Selected text →
Remembering Amin’s execution of 12 government officials at Clock Tower

A suspect being prepared for execution by firing squad on the orders of former president Idi Amin. On September 9, 1977, a dozen high profile Ugandans were executed by firing squad at Clock Tower in Kampala. Inset is former president Idi Amin. FILE PHOTOS

On September 9, 1977, shock gripped the country when 12 high profile Ugandans, including the former chairperson of the Public Service Commission, Abdalla Anyuru, were executed by firing squad at Clock Tower in Kampala.

The public executions were one of the most brutal acts committed by Idi Amin during his eight-year reign as president.
That evening, Amin came out on radio amid international condemnation and termed the killing as “a staunch warning to potential others”.

Appointment
Abdalla Anyuru was appointed chairperson of the Public Service Commission by then president Milton Obote in the 1960s, but his single most significant role could have been introducing 26-year-old Yoweri Museveni to president Milton Obote in 1970.

The young Museveni whom he helped find a job at the President’s Office in 1970 himself became president 16 years later in 1986 after the five-year Bush War and has held a tight grip onto power for more than three decades.

In his book Sowing the Mustard Seed, President Museveni recounts how he met Anyuru. Museveni, a fresh graduate from Dar-es -Salam University, had only returned to Uganda to find a job and settle down.

“When I met him, he interviewed me and found me quite brilliant. Then he asked me, ‘can you work at the President’s Office? The president wants some young men around him’... and that is how I got to work at President’s Office,” writes Museveni, who intended to go for interviews at the Foreign Affairs ministry, but decided to go to Public Service and met Anyuru.

Museveni’s job title at the President’s Office is not clear. But Obote in 2004 in an interview with Andrew Mwenda said Museveni was a research assistant in charge of records. Museveni himself in his book says his main work was to compile journals.

However, Museveni would only work for some months before his boss president Obote was overthrown in the January 25, 1971, military coup by his army commander Idi Amin.

Obote was in Singapore attending a Commonwealth meeting. Obote then opted to take refuge in Tanzania where his friend Julius Nyerere was president.

Instruction → Resume the account of the 1977 Clock Tower executions under Idi Amin, continuing from its final sentence.

Information provided →
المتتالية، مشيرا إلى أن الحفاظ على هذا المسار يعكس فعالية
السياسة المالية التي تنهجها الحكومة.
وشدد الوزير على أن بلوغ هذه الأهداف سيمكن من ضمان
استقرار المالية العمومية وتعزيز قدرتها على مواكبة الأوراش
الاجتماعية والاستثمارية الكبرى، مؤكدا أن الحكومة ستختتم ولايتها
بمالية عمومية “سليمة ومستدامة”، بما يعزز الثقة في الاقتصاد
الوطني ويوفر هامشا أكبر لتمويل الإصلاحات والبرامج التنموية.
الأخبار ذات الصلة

Final answer →
Whereas many close associates of Obote, fled Uganda to join him in Tanzania, there were also many who remained in Uganda with the hope of serving their country. Anyuru was one of them.

His turning point would be in 1972 when exiles from Tanzania invaded Uganda. Obote in 2004 said the invasion was poorly organised but expected to fight against heavy odds and was beaten.

Out of the 700 fighters, only 40 survived. Former information minister Alex Ojera, Picho Ali and a one Oyile were captured and later executed by Amin.

After that invasion, Amin became increasingly suspicious of Obote’s former officials who were living in Uganda. He suspected they were recruiting and sending fighters to Tanzania.

Many were arrested and kept in the Nakasero dungeon. Anyuru, being a high profile Langi – Obote’s tribes mate – found himself at the peak of the suspicion. He tried so hard to elude the suspicion by living a quiet life, but that did not save him.

He was eventually arrested in early 1977 and sent to the dungeon until September 6, 1977, when he and 11 others were tried by a military tribunal on charges of treason. They were sentenced to death by firing squad.
On the afternoon of September 9, 1977, the 12 were led to Kampala Clock Tower where they were tied to trees and sprayed with a volley of bullets in the presence of crowds who had gathered to witness.

Those killed that day included Anyuru, John Kabandize, the former superintendent of prison in charge of Mubuku Farm, E.N. Mutabazi, the former superintendent of prison headquarters, Peter Otoa, the former principal officer of Murchison Bay prison in Luzira, Daniel Nsereko, the former assistant commissioner of Police/ undersecretary Ministry of Internal Affairs, and Lt Ben Ogwang, a former military intelligence officer in the Malire regiment.

Others were Y.Y. Okot, the former inspector of schools in Ministry of Education, John Leji Olobo, a former senior industrial relation officer in the Ministry of Labour, Elias Okidi Menya, the general manager of Lake Victoria Bottling Company, Ben Ongom, a businessman, Julius Peter Adupa, a former teacher at Lira Polytechnic institute, and Gerison S. Onono, the former principal of Bobi Foundation School.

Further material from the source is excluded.